I understand they all have offers from time to time but as an exisiting customer of a shop would you be happy to pay €1.50 for bread rubbing shoulder with a new customer that get's the bread for only a €1 - of course you wouldnt.


----------



## Laoisa (19 Jul 2011)

This is interesting I rang them this morning for new customer quotes they qouted 00.34 per kilo wat hour & 00.27 carbon charge + € 10 standard charge. Their standard charge is lower than airtricity which is 59.25 per month ESB gas is oo.39 pkw oo.27 carbon chge abd their standard chatge is .164 per unit what ever that means While Board Gais charges 00.59 per unit carbon 00.31per unit 7 standard charge of 18 cents a day 5.40 per month.

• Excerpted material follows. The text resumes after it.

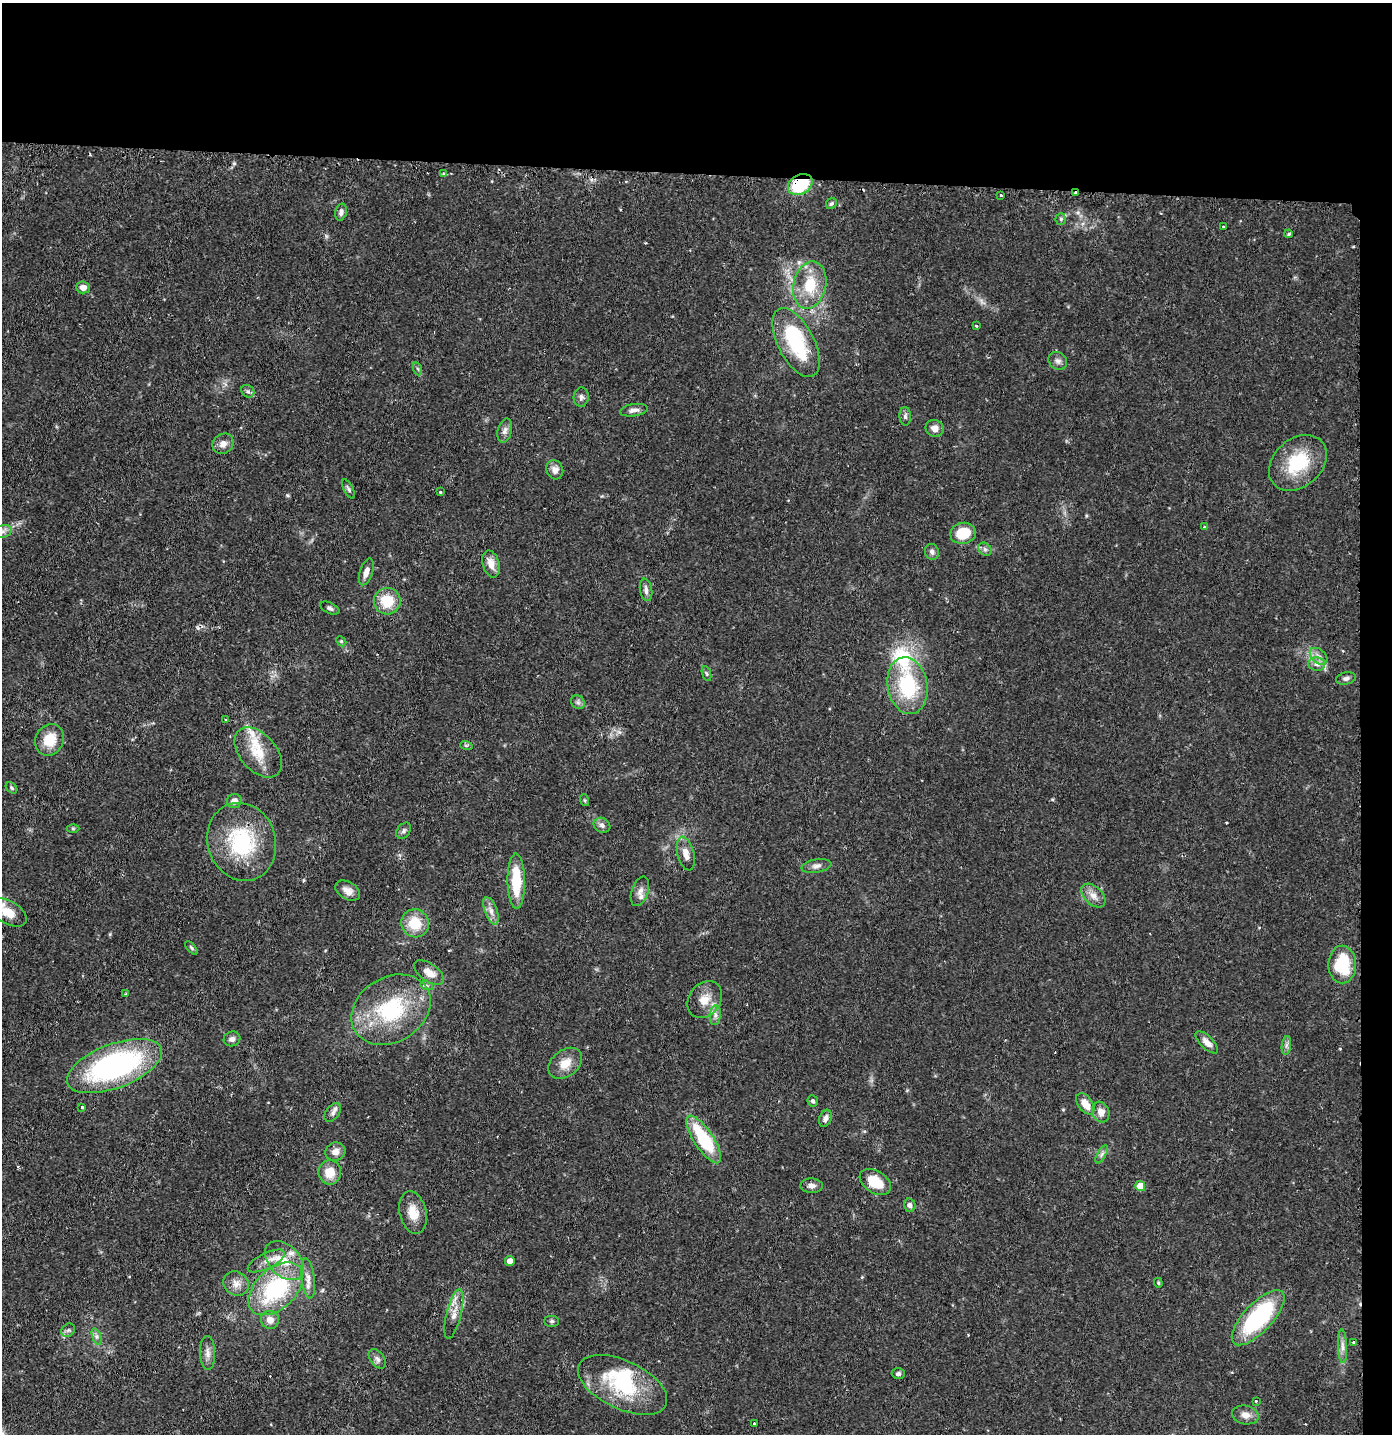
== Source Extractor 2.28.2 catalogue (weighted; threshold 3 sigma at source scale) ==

It looks as if Flow has the best price per unit carbon and standard charge


----------



## Moneypit (28 Jul 2011)

I've been wondering about this too as I've received no notification from them either and there's nothing on their website, a bit sneaky if you ask me.


----------



## potnoodler (28 Jul 2011)

definitely didnt get any notification, looks like that is the least of our worries with BG getting approved on a 22% hike in October, this will be passed on , hope its not as cold as last year


----------



## odt (28 Jul 2011)

DMcL1971 said:


> I received my Flogas bill yesterday (I'm on option B) and my supply charge has increased from 16.44c a day to 23.01c a day. I rang Flogas and they said they had increased their charges and had sent out notification to their customers in the last few weeks. I never received any such notification, did anyone here receive it? The lower rate is still show on their website and it mentions no price rise for existing customers.



Thanks for posting this. I have just checked this month's bill and our supply charge has also increased, without any notification. This represents a 40% increase! My first call tomorrow will be to Flogas head office (1850 306 800). No matter what the outcome, I'll be reporting this to the Regulator (01-4000800).


----------



## hadit2here (18 Aug 2011)

i have just spotted this too ... I dont recall any notification either


----------